A system of self-development using kicks and punches. Its quick, sharp actions involve snapping movements of the joints, which means that kids need to warm up carefully.

Tae Kwon Do (Korean)

A form of karate developed as a military art, which has become one of the more popular martial arts in the U.S. It uses kicking and punching movements to energize the body, and breathing and meditation techniques to provide focus.

Judo (Japanese)

Taught as a competitive sport, judo teaches kids how to throw a partner using balance and leverage and helps them learn self-control and respect for their opponent.

Jujitsu (Japanese)

A competitive form of self-defense that teaches students to use their opponent’s weight and strength against him.
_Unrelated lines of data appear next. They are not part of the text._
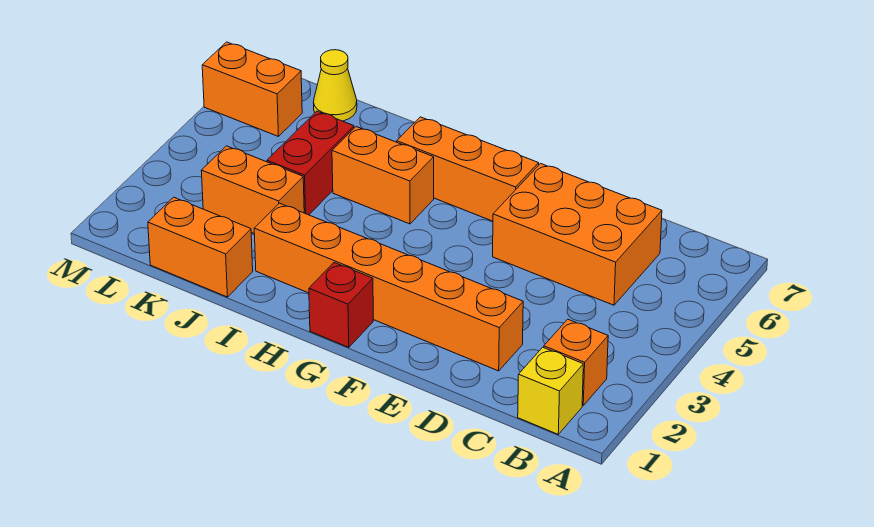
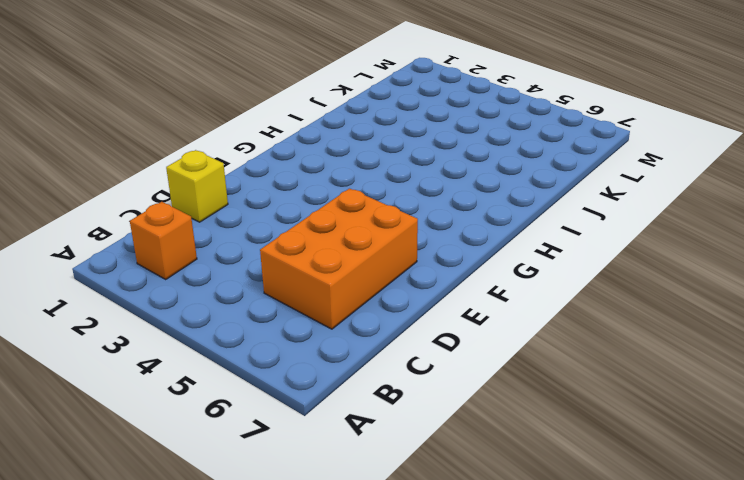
yellow 1x1 brick [166,150,228,222] -> yellow 1x1 brick moved to [518,347,583,434]
none -> orange 1x6 brick [254,203,523,371]
none -> orange 1x3 brick [397,117,539,221]
none -> red 1x1 brick [309,263,373,347]

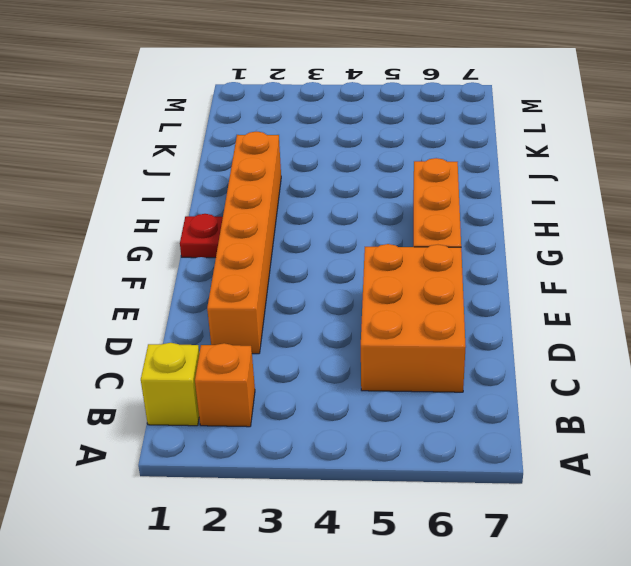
red 1x1 plate [180,214,223,258] -> red 1x1 brick [309,263,373,347]
none -> orange 1x2 brick [332,127,434,224]
none -> orange 1x2 brick [148,197,253,297]
none -> orange 1x2 brick [201,146,304,233]

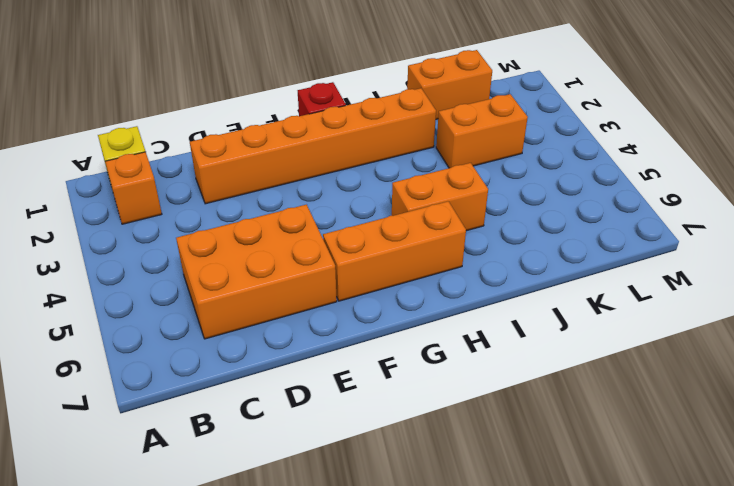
none -> red 1x2 brick [267,111,354,215]
none -> yellow 1x1 cone [314,50,357,121]
none -> orange 1x2 brick [202,42,302,137]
Having a partner fosters cooperation.

Aikido (Japanese)

Uses many of the same movements as jujitsu but is gentler and noncompetitive. It, too, is an excellent discipline for teaching children how to work with a partner.

Kung Fu (Chinese)

A rigorous and physical form of karate that involves more fluid movements than its Japanese cousin, making it easier on joints. It’s fast-paced, so kids get an aerobic workout.

T’ai Chi (Chinese)

Focuses on balance, stretching and weight-bearing moves. T’ai Chi is easy on the joints, boosts flexibility and improves concentration skills.